## Aim of the exercise
In the entries that follow, find the word "this" and report each line it is on.

Stored items:
◇ ◇ ◇
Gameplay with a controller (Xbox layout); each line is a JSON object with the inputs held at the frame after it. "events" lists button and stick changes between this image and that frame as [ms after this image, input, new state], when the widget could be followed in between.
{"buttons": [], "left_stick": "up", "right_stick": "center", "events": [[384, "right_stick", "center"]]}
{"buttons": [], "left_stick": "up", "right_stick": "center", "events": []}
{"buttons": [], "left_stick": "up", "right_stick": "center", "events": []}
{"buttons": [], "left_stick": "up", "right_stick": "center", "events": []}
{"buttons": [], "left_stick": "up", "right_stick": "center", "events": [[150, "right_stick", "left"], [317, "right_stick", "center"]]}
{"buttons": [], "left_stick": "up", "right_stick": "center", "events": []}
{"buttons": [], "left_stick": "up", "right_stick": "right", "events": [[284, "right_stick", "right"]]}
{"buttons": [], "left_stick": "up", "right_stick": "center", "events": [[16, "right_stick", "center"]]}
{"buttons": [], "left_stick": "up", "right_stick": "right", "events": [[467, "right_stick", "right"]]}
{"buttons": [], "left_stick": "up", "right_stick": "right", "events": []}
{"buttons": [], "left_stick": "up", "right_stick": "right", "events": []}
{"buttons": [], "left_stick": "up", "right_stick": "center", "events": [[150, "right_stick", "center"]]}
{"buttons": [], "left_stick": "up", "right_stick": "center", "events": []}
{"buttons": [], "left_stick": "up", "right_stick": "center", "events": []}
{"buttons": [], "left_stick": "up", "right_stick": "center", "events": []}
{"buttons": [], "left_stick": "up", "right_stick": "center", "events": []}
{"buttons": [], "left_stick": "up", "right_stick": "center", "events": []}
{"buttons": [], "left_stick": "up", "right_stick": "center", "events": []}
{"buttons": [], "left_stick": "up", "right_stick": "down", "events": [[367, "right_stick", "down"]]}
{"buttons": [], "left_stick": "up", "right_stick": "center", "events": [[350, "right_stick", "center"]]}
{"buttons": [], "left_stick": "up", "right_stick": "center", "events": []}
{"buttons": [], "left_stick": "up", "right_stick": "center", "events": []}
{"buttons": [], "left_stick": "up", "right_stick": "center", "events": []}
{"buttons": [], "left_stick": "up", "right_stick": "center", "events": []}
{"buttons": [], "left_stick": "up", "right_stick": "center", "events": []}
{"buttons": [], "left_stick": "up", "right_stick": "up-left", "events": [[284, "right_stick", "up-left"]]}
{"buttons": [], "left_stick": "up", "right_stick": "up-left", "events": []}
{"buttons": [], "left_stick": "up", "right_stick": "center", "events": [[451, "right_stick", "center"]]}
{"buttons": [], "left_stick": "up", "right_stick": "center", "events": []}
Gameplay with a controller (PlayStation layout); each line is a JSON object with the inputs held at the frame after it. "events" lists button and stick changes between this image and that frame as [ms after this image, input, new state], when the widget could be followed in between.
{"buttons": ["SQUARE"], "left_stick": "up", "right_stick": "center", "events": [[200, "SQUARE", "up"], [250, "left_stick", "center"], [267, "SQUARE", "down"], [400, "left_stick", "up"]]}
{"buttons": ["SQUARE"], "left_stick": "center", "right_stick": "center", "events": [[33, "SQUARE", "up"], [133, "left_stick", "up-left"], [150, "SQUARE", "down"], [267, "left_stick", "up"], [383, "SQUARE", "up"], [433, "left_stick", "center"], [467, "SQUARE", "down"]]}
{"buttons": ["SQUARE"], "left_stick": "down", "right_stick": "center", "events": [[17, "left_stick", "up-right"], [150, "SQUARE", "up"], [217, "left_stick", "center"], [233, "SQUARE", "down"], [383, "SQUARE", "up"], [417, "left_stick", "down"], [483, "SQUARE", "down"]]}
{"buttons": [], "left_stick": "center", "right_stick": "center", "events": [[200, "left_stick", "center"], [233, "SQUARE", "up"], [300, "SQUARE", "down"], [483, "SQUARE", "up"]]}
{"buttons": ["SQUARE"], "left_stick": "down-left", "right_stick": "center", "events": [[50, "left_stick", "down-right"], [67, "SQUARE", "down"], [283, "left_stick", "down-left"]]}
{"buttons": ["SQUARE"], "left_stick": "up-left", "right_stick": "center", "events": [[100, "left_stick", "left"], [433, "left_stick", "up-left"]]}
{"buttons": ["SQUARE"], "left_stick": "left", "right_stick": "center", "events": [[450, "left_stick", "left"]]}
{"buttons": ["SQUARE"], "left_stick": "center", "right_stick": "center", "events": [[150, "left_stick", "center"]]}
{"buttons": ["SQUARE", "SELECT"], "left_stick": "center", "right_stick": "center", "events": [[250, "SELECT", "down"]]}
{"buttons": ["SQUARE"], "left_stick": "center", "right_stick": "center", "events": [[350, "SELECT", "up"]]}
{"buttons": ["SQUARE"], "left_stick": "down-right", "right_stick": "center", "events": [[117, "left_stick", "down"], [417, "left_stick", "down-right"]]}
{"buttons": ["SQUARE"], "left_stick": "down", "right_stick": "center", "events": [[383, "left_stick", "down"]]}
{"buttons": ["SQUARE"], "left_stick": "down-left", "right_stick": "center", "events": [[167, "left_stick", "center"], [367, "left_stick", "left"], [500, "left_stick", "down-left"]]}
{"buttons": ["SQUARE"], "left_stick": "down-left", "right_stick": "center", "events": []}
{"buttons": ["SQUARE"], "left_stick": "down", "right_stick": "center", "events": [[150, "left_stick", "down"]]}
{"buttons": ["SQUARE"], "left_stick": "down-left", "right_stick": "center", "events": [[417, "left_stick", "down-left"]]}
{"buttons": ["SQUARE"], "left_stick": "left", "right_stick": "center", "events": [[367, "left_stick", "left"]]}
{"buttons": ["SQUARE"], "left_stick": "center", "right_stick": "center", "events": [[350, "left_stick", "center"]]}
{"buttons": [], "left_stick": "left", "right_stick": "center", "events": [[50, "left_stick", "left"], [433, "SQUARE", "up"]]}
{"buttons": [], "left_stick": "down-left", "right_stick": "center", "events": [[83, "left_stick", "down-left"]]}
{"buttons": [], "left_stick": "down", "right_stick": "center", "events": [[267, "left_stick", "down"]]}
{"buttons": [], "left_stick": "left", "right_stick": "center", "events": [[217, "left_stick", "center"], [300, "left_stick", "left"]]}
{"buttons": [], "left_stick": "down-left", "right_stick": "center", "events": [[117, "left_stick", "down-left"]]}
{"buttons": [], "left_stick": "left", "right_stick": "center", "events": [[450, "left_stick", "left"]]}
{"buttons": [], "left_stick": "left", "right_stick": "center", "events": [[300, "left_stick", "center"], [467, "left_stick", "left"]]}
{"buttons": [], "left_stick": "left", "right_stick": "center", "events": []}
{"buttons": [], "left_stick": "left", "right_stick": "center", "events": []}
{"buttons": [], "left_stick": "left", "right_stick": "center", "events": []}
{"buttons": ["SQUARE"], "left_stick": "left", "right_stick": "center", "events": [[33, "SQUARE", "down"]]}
◇ ◇ ◇
## Reply
Gameplay with a controller (Xbox layout); each line is a JSON object with the inputs held at the frame after it. "events" lists button and stick changes between this image and that frame as [ms after this image, input, new state], when the widget could be followed in between.
Gameplay with a controller (PlayStation layout); each line is a JSON object with the inputs held at the frame after it. "events" lists button and stick changes between this image and that frame as [ms after this image, input, new state], when the widget could be followed in between.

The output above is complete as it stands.